Task instructions:
All of the entries below must be copied out exactly.

Saved entries
== Segment start ==

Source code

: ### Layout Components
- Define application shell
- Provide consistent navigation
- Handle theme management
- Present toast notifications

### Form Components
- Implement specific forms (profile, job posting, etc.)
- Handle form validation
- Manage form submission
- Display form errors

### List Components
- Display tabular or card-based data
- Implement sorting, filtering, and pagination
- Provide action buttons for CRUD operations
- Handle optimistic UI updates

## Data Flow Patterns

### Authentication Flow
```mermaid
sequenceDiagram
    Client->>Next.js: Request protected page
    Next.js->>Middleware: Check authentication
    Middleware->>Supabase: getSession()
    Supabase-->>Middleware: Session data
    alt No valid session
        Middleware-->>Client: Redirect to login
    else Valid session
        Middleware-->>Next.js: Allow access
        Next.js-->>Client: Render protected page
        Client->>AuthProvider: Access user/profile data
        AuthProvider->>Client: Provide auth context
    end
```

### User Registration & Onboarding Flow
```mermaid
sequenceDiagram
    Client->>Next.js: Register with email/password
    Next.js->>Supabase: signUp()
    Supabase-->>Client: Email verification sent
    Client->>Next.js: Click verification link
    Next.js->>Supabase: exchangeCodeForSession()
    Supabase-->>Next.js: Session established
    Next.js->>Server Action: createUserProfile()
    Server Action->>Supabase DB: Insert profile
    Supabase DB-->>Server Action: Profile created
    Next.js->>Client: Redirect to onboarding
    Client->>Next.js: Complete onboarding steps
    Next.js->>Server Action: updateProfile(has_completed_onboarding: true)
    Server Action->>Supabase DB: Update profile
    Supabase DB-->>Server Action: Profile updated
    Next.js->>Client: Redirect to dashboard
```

== Segment end ==

Solution to this exercise:
Source code

: ### Layout Components
- Define application shell
- Provide consistent navigation
- Handle theme management
- Present toast notifications

### Form Components
- Implement specific forms (profile, job posting, etc.)
- Handle form validation
- Manage form submission
- Display form errors

### List Components
- Display tabular or card-based data
- Implement sorting, filtering, and pagination
- Provide action buttons for CRUD operations
- Handle optimistic UI updates

## Data Flow Patterns

### Authentication Flow
```mermaid
sequenceDiagram
    Client->>Next.js: Request protected page
    Next.js->>Middleware: Check authentication
    Middleware->>Supabase: getSession()
    Supabase-->>Middleware: Session data
    alt No valid session
        Middleware-->>Client: Redirect to login
    else Valid session
        Middleware-->>Next.js: Allow access
        Next.js-->>Client: Render protected page
        Client->>AuthProvider: Access user/profile data
        AuthProvider->>Client: Provide auth context
    end
```

### User Registration & Onboarding Flow
```mermaid
sequenceDiagram
    Client->>Next.js: Register with email/password
    Next.js->>Supabase: signUp()
    Supabase-->>Client: Email verification sent
    Client->>Next.js: Click verification link
    Next.js->>Supabase: exchangeCodeForSession()
    Supabase-->>Next.js: Session established
    Next.js->>Server Action: createUserProfile()
    Server Action->>Supabase DB: Insert profile
    Supabase DB-->>Server Action: Profile created
    Next.js->>Client: Redirect to onboarding
    Client->>Next.js: Complete onboarding steps
    Next.js->>Server Action: updateProfile(has_completed_onboarding: true)
    Server Action->>Supabase DB: Update profile
    Supabase DB-->>Server Action: Profile updated
    Next.js->>Client: Redirect to dashboard
```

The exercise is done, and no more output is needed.